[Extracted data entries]
++++++++++
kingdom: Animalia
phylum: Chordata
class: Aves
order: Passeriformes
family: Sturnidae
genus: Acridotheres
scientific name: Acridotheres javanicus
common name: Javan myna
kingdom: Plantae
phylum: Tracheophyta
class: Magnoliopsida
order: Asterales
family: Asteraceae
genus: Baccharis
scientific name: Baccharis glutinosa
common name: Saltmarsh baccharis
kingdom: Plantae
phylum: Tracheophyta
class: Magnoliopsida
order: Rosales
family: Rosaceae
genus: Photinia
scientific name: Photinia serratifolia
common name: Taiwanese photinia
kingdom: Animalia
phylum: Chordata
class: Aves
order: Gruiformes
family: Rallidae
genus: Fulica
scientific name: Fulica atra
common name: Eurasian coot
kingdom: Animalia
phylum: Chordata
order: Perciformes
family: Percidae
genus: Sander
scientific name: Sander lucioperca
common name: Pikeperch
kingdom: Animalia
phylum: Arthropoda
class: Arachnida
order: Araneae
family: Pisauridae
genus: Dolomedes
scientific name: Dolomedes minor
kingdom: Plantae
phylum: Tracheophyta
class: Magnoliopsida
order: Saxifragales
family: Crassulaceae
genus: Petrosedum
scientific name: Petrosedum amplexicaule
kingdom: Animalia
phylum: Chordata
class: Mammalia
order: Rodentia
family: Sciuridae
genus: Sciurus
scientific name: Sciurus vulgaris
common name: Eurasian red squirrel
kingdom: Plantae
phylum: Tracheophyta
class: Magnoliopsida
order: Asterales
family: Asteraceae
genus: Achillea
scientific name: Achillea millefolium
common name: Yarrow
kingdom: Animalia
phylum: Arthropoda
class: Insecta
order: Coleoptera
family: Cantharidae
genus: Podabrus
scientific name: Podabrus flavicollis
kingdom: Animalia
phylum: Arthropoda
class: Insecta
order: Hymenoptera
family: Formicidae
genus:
++++++++++
Given request
Write out all the items again, swapping "common name" for "vernacular name" wherever it appears and leaving everything else unchanged.

Task response
kingdom: Animalia
phylum: Chordata
class: Aves
order: Passeriformes
family: Sturnidae
genus: Acridotheres
scientific name: Acridotheres javanicus
vernacular name: Javan myna
kingdom: Plantae
phylum: Tracheophyta
class: Magnoliopsida
order: Asterales
family: Asteraceae
genus: Baccharis
scientific name: Baccharis glutinosa
vernacular name: Saltmarsh baccharis
kingdom: Plantae
phylum: Tracheophyta
class: Magnoliopsida
order: Rosales
family: Rosaceae
genus: Photinia
scientific name: Photinia serratifolia
vernacular name: Taiwanese photinia
kingdom: Animalia
phylum: Chordata
class: Aves
order: Gruiformes
family: Rallidae
genus: Fulica
scientific name: Fulica atra
vernacular name: Eurasian coot
kingdom: Animalia
phylum: Chordata
order: Perciformes
family: Percidae
genus: Sander
scientific name: Sander lucioperca
vernacular name: Pikeperch
kingdom: Animalia
phylum: Arthropoda
class: Arachnida
order: Araneae
family: Pisauridae
genus: Dolomedes
scientific name: Dolomedes minor
kingdom: Plantae
phylum: Tracheophyta
class: Magnoliopsida
order: Saxifragales
family: Crassulaceae
genus: Petrosedum
scientific name: Petrosedum amplexicaule
kingdom: Animalia
phylum: Chordata
class: Mammalia
order: Rodentia
family: Sciuridae
genus: Sciurus
scientific name: Sciurus vulgaris
vernacular name: Eurasian red squirrel
kingdom: Plantae
phylum: Tracheophyta
class: Magnoliopsida
order: Asterales
family: Asteraceae
genus: Achillea
scientific name: Achillea millefolium
vernacular name: Yarrow
kingdom: Animalia
phylum: Arthropoda
class: Insecta
order: Coleoptera
family: Cantharidae
genus: Podabrus
scientific name: Podabrus flavicollis
kingdom: Animalia
phylum: Arthropoda
class: Insecta
order: Hymenoptera
family: Formicidae
genus:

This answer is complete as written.